5 dental myths debunked by Dr Jolene

M1: I brush my teeth everyday so I don’t need to floss

Statistics show that less than 40% of Singaporeans floss their teeth regularly. However, toothbrushing alone does not and cannot remove the plaque lodged in between your teeth. The only way to remove the plaque between your teeth is by flossing.

This is the only way to prevent decay in between your teeth. If you were never taught how to floss, do ask your dentist at your next check-up. It may not be easy when you first start to floss but once you get the hang of it, this small addition to your usual dental routine will go a long way in improving your oral health.

M2: When choosing a toothbrush, the harder the bristles, the better

The key to toothbrushing is the physical removal of plaque. Contrary to popular belief, soft-bristled toothbrushes are sufficient for plaque removal when the correct tooth-brushing technique is used.
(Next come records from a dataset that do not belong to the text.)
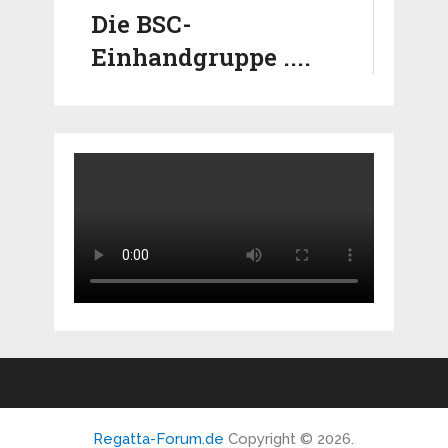
Die BSC-
Einhandgruppe ....
Regatta-Forum.de
Copyright © 2026.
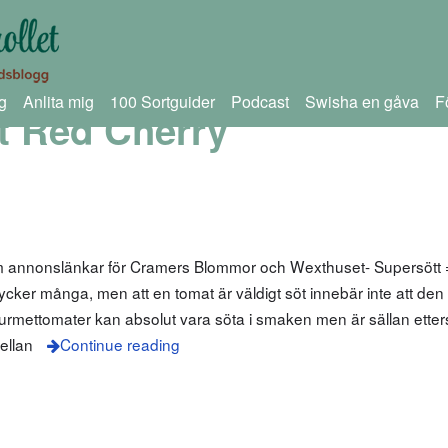
g
Anlita mig
100 Sortguider
Podcast
Swisha en gåva
F
t Red Cherry
m annonslänkar för Cramers Blommor och Wexthuset- Supersött 
ycker många, men att en tomat är väldigt söt innebär inte att den
mettomater kan absolut vara söta i smaken men är sällan etter
ellan
Continue reading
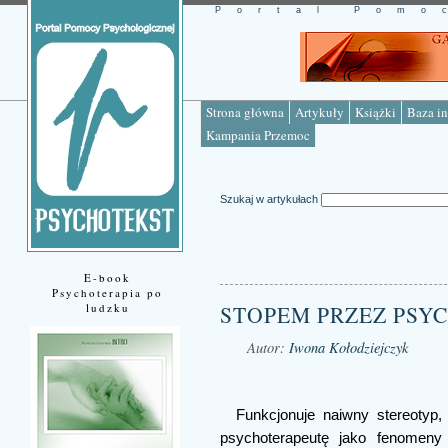
Portal Pomo
Strona główna
Artykuły
Książki
Baza in
Kampania Przemoc
Szukaj w artykułach
E-book
Psychoterapia po
ludzku
STOPEM PRZEZ PSYCH
Autor:
Iwona Kołodziejczyk
Źródło: www.psychotekst.pl
Funkcjonuje naiwny stereotyp,
psychoterapeutę jako fenomen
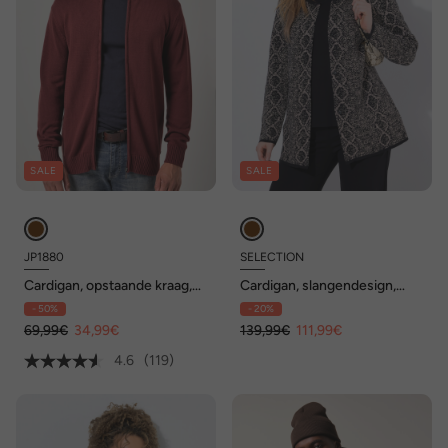
SALE
SALE
JP1880
SELECTION
Cardigan, opstaande kraag,
Cardigan, slangendesign,
geribbelde manchetten
ronde hals, lange mouwen
- 50%
- 20%
69,99€
34,99€
139,99€
111,99€
4.6
(119)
Medium or hard-bristled toothbrushes, on the other hand, tend to result in damage to gums and teeth, even when only a little force is applied. This could result in gum recession and tooth sensitivity in the long term. So, the next time you buy a toothbrush, remember to choose one with soft bristles.

M3: When my gums bleed when I brush my teeth, I should avoid brushing that area

A common reason for gum bleeding is gum disease. Gum disease often starts with plaque accumulation in the areas where your teeth and gums meet. Plaque comprise of harmful bacteria that cause gum inflammation (i.e. gingivitis). When you have gingivitis, your gums tend to bleed upon toothbrushing.

However, this does not mean you should avoid the area because if you do, the gum disease will only progress further, leading to detrimental consequences. Instead, in the case of gingivitis, you should pay more attention to the areas that bleed when you brush, ensuring that the gums around the area are cleaned well. The bleeding should stop once the inflammation resolved.If you are concerned about your bleeding gums, please visit your dentist for professional advice.

M4: Fluoride is bad for my health. I should choose a toothpaste without fluoride.

In the past, there had been controversy about fluoride in toothpaste causing fluoride poisoning. However, this has been resolved – fluoride is essential in preventing tooth decay. In fact, the Ministry of Health has legislated the fluoridation of our national water supply since 1957!

Many countries have adopted this practice as a bid to prevent decay on a nation-wide scale. Fluoride in our toothpaste provides added prevention against decay. Fluoride ions replace the minerals our teeth which we lose daily as we eat and drink. The next time you brush your teeth, try to spit out the excess toothpaste instead of rinsing it out. This would allow the fluoride to remain on your teeth for as long as possible.

M5: If my teeth are sensitive after a filling, it must be because the dentist did not do a good job

There are many reasons for why your teeth may be sensitive. It is common for teeth to feel sensitive after a filling as the process of filling the tooth often involves drilling into the tooth. This disturbs the nerves in your tooth temporarily and may take up to 2 weeks to resolve.

Another possible reason for sensitivity is the proximity of the filling to your nerves. If the filling is deep and close to your nerves, there is a higher chance of post-operative sensitivity.

If the sensitivity in your tooth worsens over time, it may be wise to visit your dentist to check if further dental treatment is required.
I hope this article will help clarify some misconceptions you may have about dentistry. It is my hope that Singaporeans will be more dentally aware and that as a society, our oral health will always be improving.